L’Ungheria convoca una task force di emergenza mentre l’ondata di caldo mette sotto pressione i sistemi idrici ed energetici

Il governo ungherese ha convocato una riunione d’emergenza della propria task force per la difesa al fine di affrontare le crescenti preoccupazioni relative ai sistemi idrici ed energetici del Paese, mentre un’intensa ondata di caldo continua a colpire l’Ungheria. Il primo ministro Péter Magyar ha affermato che venerdì sera saranno prese decisioni fondamentali a seguito di consultazioni con i ministri, gli operatori delle infrastrutture e le autorità di regolamentazione.

Riunione d’emergenza per affrontare le sfide idriche ed energetiche

Intervenendo in una conferenza stampa presso la raffineria MOL sul Danubio a Százhalombatta, Magyar ha dichiarato che venerdì sera il governo terrà una riunione d’emergenza della propria task force di difesa per decidere in merito alle misure più urgenti necessarie per far fronte all’evoluzione della situazione.

Secondo il primo ministro, la task force riunisce membri del governo, rappresentanti delle autorità di regolamentazione, enti pubblici e gestori delle infrastrutture critiche dell’Ungheria.

Prima della riunione, Magyar ha dichiarato che avrebbe proseguito le consultazioni con i ministri, le autorità di regolamentazione e i responsabili delle infrastrutture, comprese ulteriori discussioni a Paks, dove il governo sta monitorando l’impatto del livello eccezionalmente basso delle acque del Danubio sull’approvvigionamento energetico del Paese. Il governo ha affermato che avrebbe reso note le decisioni adottate al termine della riunione.

Il governo invita a una maggiore collaborazione da parte dei cittadini

Magyar ha affermato che le aziende idriche ungheresi si sono preparate in modo approfondito all’ondata di caldo e all’aumento della domanda di acqua potabile. Tuttavia, ha avvertito che molte famiglie continuano a ignorare le richieste ufficiali di ridurre il consumo idrico.

Secondo il primo ministro, alcuni residenti hanno continuato ad annaffiare i giardini e a riempire le piscine nonostante i ripetuti appelli al risparmio idrico. Egli ha esortato la popolazione a evitare tali attività nei prossimi giorni, al fine di contribuire a mantenere stabile l’approvvigionamento di acqua potabile, definendo la continuità del servizio idrico la massima priorità del governo.

Alle aziende è stato chiesto di ridurre ulteriormente il consumo energetico

Il primo ministro ha inoltre rinnovato il proprio appello a favore di misure volontarie di risparmio energetico, in particolare tra i grandi consumatori industriali. Ha elogiato le aziende che hanno già annunciato riduzioni nel consumo di energia elettrica, citando come esempi Samsung e il Comune di Budapest.

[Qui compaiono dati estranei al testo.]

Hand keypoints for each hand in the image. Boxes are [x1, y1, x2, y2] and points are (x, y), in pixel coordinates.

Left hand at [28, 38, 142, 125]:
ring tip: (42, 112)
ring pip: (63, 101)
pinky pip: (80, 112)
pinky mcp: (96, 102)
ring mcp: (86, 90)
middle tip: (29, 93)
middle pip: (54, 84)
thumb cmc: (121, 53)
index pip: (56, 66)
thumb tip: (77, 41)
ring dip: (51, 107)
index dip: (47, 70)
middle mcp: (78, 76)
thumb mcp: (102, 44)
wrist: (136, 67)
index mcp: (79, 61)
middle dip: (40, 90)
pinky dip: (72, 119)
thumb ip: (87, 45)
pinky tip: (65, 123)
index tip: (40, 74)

Allo stesso tempo, ha incoraggiato le imprese ad andare ancora oltre.

«Chiedo alle aziende di moltiplicare tali cifre per due o tre prima di inviarci l’e-mail», ha affermato Magyar, riferendosi agli impegni volontari di risparmio energetico presentati al governo.

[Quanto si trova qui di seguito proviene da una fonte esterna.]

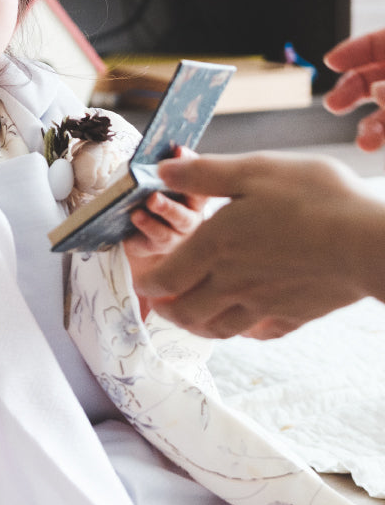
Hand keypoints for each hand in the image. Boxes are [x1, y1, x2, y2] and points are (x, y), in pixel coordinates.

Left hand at [132, 152, 383, 337]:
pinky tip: (245, 322)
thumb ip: (204, 174)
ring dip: (197, 325)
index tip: (141, 282)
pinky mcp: (296, 315)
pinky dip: (243, 331)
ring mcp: (265, 304)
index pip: (166, 278)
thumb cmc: (314, 199)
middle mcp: (234, 283)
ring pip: (218, 328)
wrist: (372, 243)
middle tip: (160, 303)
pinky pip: (259, 333)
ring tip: (191, 315)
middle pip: (187, 312)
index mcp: (215, 247)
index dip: (148, 283)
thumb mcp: (254, 171)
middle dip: (167, 309)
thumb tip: (161, 172)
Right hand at [323, 27, 384, 151]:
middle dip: (350, 93)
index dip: (352, 51)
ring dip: (372, 127)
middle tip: (332, 106)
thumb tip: (377, 91)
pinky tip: (373, 141)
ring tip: (365, 143)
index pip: (376, 45)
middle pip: (373, 80)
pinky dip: (382, 134)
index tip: (331, 63)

«Abbiamo la situazione sotto controllo»

Nonostante la crescente pressione causata dalla prolungata ondata di caldo, Magyar ha cercato di rassicurare l’opinione pubblica. «Abbiamo la situazione sotto controllo e possiamo mantenerla tale», ha affermato. Allo stesso tempo, ha avvertito che l’attuale periodo di condizioni meteorologiche estreme potrebbe protrarsi non solo per diversi giorni, ma potenzialmente anche per settimane. Per ridurre al minimo i disagi e i danni, ha aggiunto, sarà essenziale una collaborazione concreta tra il governo, le imprese e i cittadini.